Before the group moved in, we spent hours on front porches all around our area to get a sense of how the local community would react to its incoming neighbors. In a culture where interdependence is as important as independence, the results thus far have been promising. There is still serious risk of threat due to lack of exposure to this kind of diversity.  But the young adults say they feel “safest at home, in the holler,” simply due to fewer people per square mile. They’ve been doing their part to cautiously build trust, too, sharing duck eggs and canned garden vegetables with their neighbors. Most importantly, they are letting it be known that they have on hand Narcan—a substance which will reverse an opioid overdose–no questions will be asked. In a region with such a fatal epidemic, those are critical neighbors and friendships worth nurturing.

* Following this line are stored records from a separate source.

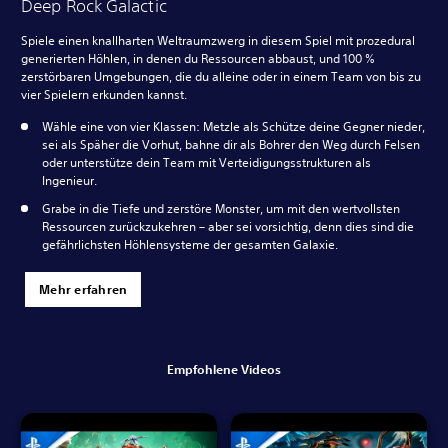
Deep Rock Galactic
Spiele einen knallharten Weltraumzwerg in diesem Spiel mit prozedural
generierten Höhlen, in denen du Ressourcen abbaust, und 100 %
zerstörbaren Umgebungen, die du alleine oder in einem Team von bis zu
vier Spielern erkunden kannst.
Wähle eine von vier Klassen: Metzle als Schütze deine Gegner nieder,
sei als Späher die Vorhut, bahne dir als Bohrer den Weg durch Felsen
oder unterstütze dein Team mit Verteidigungsstrukturen als
Ingenieur.
Grabe in die Tiefe und zerstöre Monster, um mit den wertvollsten
Ressourcen zurückzukehren – aber sei vorsichtig, denn dies sind die
gefährlichsten Höhlensysteme der gesamten Galaxie.
Mehr erfahren
Empfohlene Videos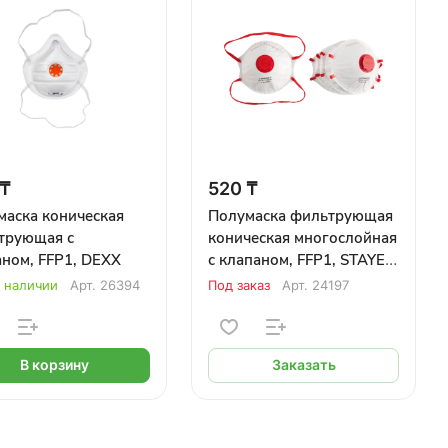
 ₸
520 ₸
маска коническая
Полумаска фильтрующая
трующая с
коническая многослойная
ном, FFP1, DEXX
с клапаном, FFP1, STAYER
"Profi"
в наличии
Арт.
26394
Под заказ
Арт.
24197
В корзину
Заказать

CCA’s connection with these impressive, inspiring, radical, social and Earth justice-minded young adults has reinvigorated our organization and affirmed our commitment to LGBTQ issues. From their point of view, the LGBTQ social advocates say we give them the supportive, stable, spiritual community of elders for which they’ve been desperately thirsting. We’re currently seeking grants to assist with Land Project costs. To support their outreach by sending a donation, click here.

Perhaps it seems an odd combination–trans youth with Catholics in Appalachia–but so far, it’s exactly the kind of society we believe the Creator intended.

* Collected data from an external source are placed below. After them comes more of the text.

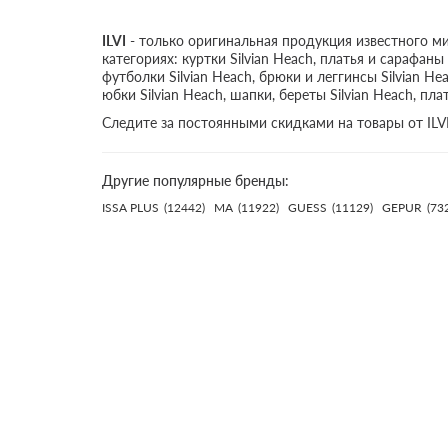
ILVI
- только оригинальная продукция известного ми
категориях: куртки Silvian Heach, платья и сарафаны 
футболки Silvian Heach, брюки и леггинсы Silvian Hea
юбки Silvian Heach, шапки, береты Silvian Heach, пла
Следите за постоянными скидками на товары от ILV
Другие популярные бренды:
ISSA PLUS
(12442)
MA
(11922)
GUESS
(11129)
GEPUR
(73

–Jeannie Kirkhope, Catholic Committee of Appalachia, November 4, 2017

5 replies
  1. Miriam
    Miriam says:

    Social justice is great but that shouldn’t include what I know of Black Lives Matter and the like, which Martin Luther King, Jr. would not agree with.

    Reply
  2. patrick nugent
    patrick nugent says:

    This is Church! This is living the Faith! Catholics are finally realizing (sorry, church, that it’s taken me so long) that we don’t need clerics, or their permission, to enable us to live as Jesus did – and does in us. Thank you CCA and members of the Queer and Trans Land Trust, for showing us how it’s done.